Tasks =
1. Decide whether each statement agrees with the wedding account, answering yes or no and quoting the deciding words exactly: (a) The two women got ready in the same bedroom. (b) Stephanie's family was present at the wedding. (c) Kelly officiated.
2. Set down the part of the wedding account starting with "Stephanie: We got" and going on through "chosen family there.", copying it word for word.

BEGIN Text excerpt

Stephanie: We got ready in different bedrooms and didn’t see each other until we reached the aisle. We wanted that first-look moment to be shared with everyone. It was almost like walking in a dream and everything became this blur. I was overcome — excited, and amazed at how our vision came to life.
Melissa: It made sense that I was the one waiting for her to walk down the aisle. I felt like I should wait for her. I’m a little older than her — I’d been waiting for her my whole life.
Stephanie: Melissa’s father walked her, and for me, it was my best friend Renee. We pretty much grew up together. I grew up Jehovah’s Witness, and my family don’t agree with my “lifestyle,” as they put it, so they were not present. It was okay. I had my chosen family there.
Melissa: My friend Kelly officiated. She’s a writer, poet, and spoken-word artist. She’s got her own incredible love story with her husband. She really understood what we had gone through to finally find one another, be with each other, and make it to this point. We kept the religion out of it, but we both have a big belief in our own spirituality. I definitely believe that God and the universe brought us together — I believe that we have been together in past lives.

END Text excerpt
BEGIN Excerpted records

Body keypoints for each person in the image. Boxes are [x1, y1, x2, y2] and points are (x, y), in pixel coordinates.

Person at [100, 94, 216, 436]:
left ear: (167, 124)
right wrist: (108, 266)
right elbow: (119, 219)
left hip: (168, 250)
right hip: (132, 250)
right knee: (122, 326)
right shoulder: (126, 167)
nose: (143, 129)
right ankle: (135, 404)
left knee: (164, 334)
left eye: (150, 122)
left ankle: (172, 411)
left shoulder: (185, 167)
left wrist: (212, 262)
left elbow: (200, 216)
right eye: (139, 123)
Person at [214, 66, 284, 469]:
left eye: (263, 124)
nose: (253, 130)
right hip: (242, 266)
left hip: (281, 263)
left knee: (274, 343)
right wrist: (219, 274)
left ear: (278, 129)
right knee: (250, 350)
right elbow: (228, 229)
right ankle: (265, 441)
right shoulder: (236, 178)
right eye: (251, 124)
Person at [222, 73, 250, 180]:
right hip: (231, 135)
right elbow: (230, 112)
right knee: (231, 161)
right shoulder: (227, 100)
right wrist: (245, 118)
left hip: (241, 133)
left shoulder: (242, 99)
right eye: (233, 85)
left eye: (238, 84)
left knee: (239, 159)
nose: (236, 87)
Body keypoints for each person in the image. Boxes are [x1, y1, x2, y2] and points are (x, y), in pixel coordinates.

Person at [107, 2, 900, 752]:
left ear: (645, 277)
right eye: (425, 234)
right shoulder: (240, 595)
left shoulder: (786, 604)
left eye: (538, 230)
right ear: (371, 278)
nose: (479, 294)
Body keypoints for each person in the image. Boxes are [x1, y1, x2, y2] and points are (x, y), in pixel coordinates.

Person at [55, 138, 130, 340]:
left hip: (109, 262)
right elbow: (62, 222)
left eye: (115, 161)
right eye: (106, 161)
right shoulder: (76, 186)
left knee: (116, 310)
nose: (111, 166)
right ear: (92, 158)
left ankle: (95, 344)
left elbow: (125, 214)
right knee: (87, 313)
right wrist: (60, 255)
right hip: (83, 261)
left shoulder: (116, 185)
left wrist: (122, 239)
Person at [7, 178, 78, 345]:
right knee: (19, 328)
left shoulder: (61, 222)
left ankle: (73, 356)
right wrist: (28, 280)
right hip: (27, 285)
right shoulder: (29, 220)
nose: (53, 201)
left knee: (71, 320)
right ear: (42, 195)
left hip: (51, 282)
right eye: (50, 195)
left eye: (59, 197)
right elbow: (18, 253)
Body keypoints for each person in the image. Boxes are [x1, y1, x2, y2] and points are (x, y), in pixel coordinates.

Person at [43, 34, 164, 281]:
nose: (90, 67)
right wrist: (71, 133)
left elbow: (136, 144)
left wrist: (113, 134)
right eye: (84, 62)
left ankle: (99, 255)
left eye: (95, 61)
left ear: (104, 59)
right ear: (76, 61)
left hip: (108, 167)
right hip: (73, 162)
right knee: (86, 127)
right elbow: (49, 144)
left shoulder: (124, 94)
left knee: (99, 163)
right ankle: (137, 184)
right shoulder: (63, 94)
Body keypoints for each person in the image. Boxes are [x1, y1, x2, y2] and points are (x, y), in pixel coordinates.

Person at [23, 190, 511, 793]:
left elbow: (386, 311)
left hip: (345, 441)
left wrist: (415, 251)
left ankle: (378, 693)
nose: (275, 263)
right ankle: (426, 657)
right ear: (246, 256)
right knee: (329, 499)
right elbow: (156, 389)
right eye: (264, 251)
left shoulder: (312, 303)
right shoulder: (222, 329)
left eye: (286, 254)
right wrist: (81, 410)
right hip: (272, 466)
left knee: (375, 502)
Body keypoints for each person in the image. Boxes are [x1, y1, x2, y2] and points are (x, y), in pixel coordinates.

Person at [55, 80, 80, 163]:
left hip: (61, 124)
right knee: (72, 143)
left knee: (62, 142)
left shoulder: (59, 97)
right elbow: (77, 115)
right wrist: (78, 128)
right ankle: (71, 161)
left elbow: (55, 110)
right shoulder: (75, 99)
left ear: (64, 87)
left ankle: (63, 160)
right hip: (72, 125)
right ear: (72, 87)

END Excerpted records

Numbered answers =
1.
(a) No: "We got ready in different bedrooms"
(b) No: "so they were not present."
(c) Yes: "My friend Kelly officiated."

2.
Stephanie: We got ready in different bedrooms and didn’t see each other until we reached the aisle. We wanted that first-look moment to be shared with everyone. It was almost like walking in a dream and everything became this blur. I was overcome — excited, and amazed at how our vision came to life.
Melissa: It made sense that I was the one waiting for her to walk down the aisle. I felt like I should wait for her. I’m a little older than her — I’d been waiting for her my whole life.
Stephanie: Melissa’s father walked her, and for me, it was my best friend Renee. We pretty much grew up together. I grew up Jehovah’s Witness, and my family don’t agree with my “lifestyle,” as they put it, so they were not present. It was okay. I had my chosen family there.